**TO-DO ITEM:** Two lines mark the range in the entries below: the one holding "Guías y protocolos" and the one holding "BRIMONIDINA". Set down those two and all lines between them, exactly.

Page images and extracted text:

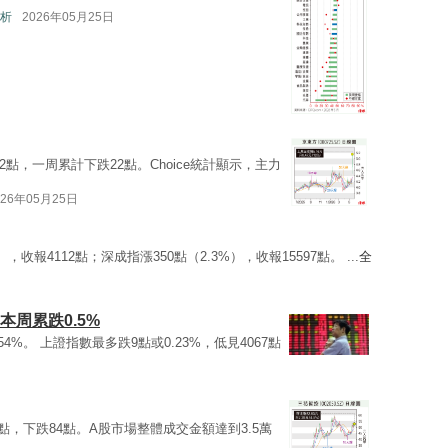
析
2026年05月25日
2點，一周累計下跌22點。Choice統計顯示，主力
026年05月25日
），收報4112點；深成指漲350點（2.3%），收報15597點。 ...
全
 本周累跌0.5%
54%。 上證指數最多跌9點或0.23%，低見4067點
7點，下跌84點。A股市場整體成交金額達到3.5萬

...

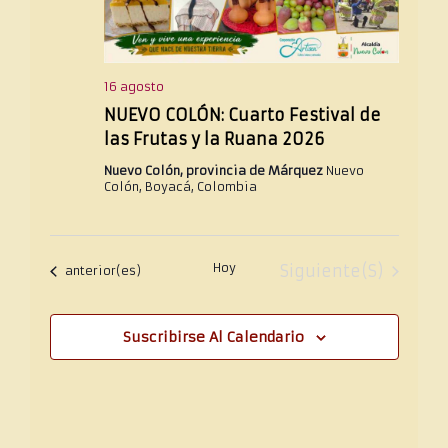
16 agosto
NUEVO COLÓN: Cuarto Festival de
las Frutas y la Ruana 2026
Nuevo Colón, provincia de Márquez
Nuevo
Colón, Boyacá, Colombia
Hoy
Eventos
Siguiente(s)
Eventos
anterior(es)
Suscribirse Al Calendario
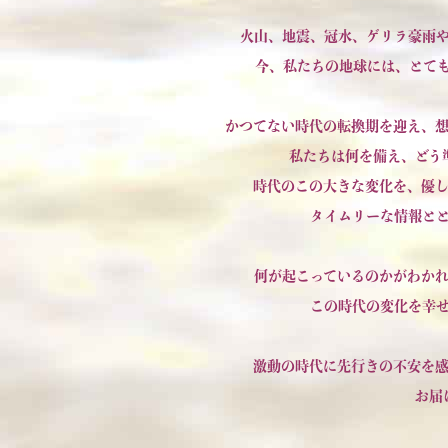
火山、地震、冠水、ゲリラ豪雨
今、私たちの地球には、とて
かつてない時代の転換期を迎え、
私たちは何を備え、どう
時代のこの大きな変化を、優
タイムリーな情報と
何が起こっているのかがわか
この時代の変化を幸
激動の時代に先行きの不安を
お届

---

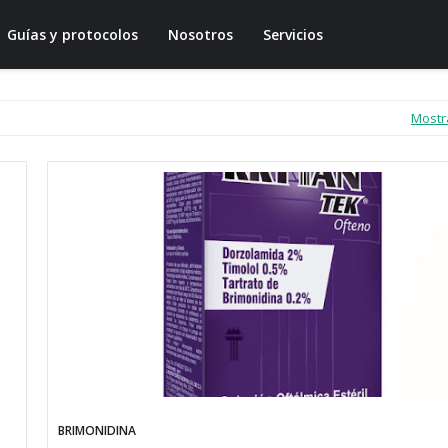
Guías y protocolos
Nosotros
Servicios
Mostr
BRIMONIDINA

**TASK ANSWER:**
Guías y protocolos
Nosotros
Servicios
Mostr
BRIMONIDINA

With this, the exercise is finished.